***** TEKS YANG DITAMPILKAN *****
Hakim Sidang Sambo Dilaporkan Kuasa Hukum Kuat Ke Komisi Yudisial Atas Perkataan Tidak Menyenangkan. Berikut Tanggapan Komisi Yudisial.
Kuasa hukum Kuat Ma’ruf, Irwan Irawan membeberkan sikap tendensius ketua majelis hakim Sidang Sambo Wahyu Iman Santoso yang menangani perkara pembunuhan berencana Nofriansyah Yosua Hutabarat alias Brigadir J di rumah Ferdy Sambo. Sikap tendensius itu salah satunya yakni Kuat dinilai hakim Sidang Sambo Wahyu memberikan keterangan palsu terkait peristiwa yang menyebabkan hilangnya Brigadir J. Kesaksian-kesaksian palsu itu disebut disampaikan Kuat secara konsisten hingga saat ini. “KM [Kuat Ma’ruf] disebut berbohong secara konsisten sampai saat ini,” kata Irwan kepada Medandigital.id, Kamis (8/12).
Menurut Irwan, sikap tersebut menunjukkan bahwa hakim Sidang Sambo Wahyu tak mengindahkan asas praduga tak bersalah dan menyudutkan Kuat Ma’ruf. “Ini kan menunjukkan hakim tidak mengindahkan asas praduga tak bersalah dan telah menyudutkan klien kami,” ujarnya. Tim kuasa hukum menilai hakim Sidang Sambo Wahyu telah melanggar KUHAP jo Peraturan Bersama MA dan KY tentang Panduan Penegakan Kode Etik dan Pedoman Perilaku Hakim tahun 2012 jo Keputusan Bersama MA dan Ketua KY tentang Kode Etik dan Pedoman Perilaku Hakim tahun 2009.
***** DATA YANG DIBERIKAN *****
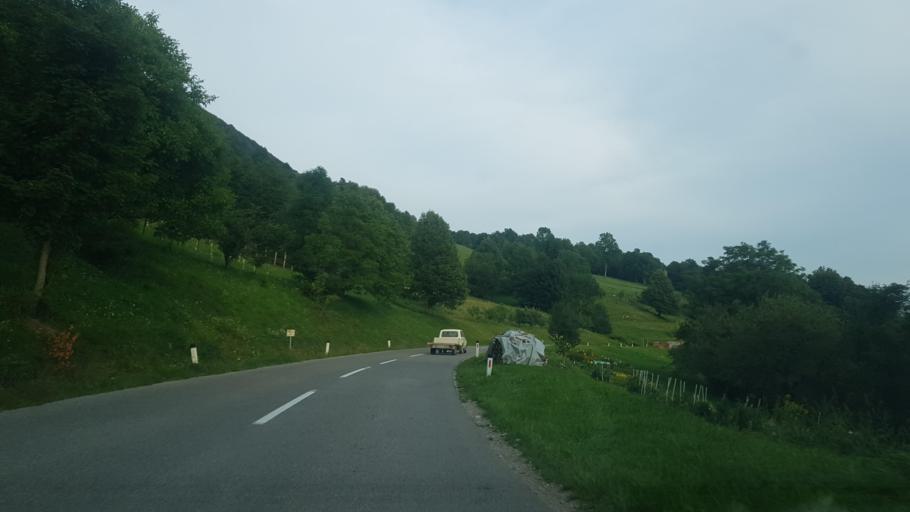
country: SI
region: Vipava
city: Vipava
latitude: 45.8673
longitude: 14.0579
*****
TUGAS YANG DIKERJAKAN >>
(a) Salin persis sebagian teks berita tentang hakim sidang Sambo, mulai dari kata-kata yang memuat "Menurut Irwan, sikap" dan berhenti setelah "Hakim tahun 2009.".
(b) Jawab pertanyaan tentang teks berita tentang hakim sidang Sambo ini, dan beri jawaban dengan tanda yang sama.
(i) Siapa nama kuasa hukum Kuat Ma'ruf?
(ii) Kepada media apa Irwan menyampaikan pernyataannya?
(iii) Asas apa yang menurut Irwan tidak diindahkan oleh hakim?
Data tersebut sama sekali tidak dipakai di sini.

KUNCI JAWABAN >>
(a)
Menurut Irwan, sikap tersebut menunjukkan bahwa hakim Sidang Sambo Wahyu tak mengindahkan asas praduga tak bersalah dan menyudutkan Kuat Ma’ruf. “Ini kan menunjukkan hakim tidak mengindahkan asas praduga tak bersalah dan telah menyudutkan klien kami,” ujarnya. Tim kuasa hukum menilai hakim Sidang Sambo Wahyu telah melanggar KUHAP jo Peraturan Bersama MA dan KY tentang Panduan Penegakan Kode Etik dan Pedoman Perilaku Hakim tahun 2012 jo Keputusan Bersama MA dan Ketua KY tentang Kode Etik dan Pedoman Perilaku Hakim tahun 2009.

(b)
(i) Irwan Irawan
(ii) Medandigital.id
(iii) Asas praduga tak bersalah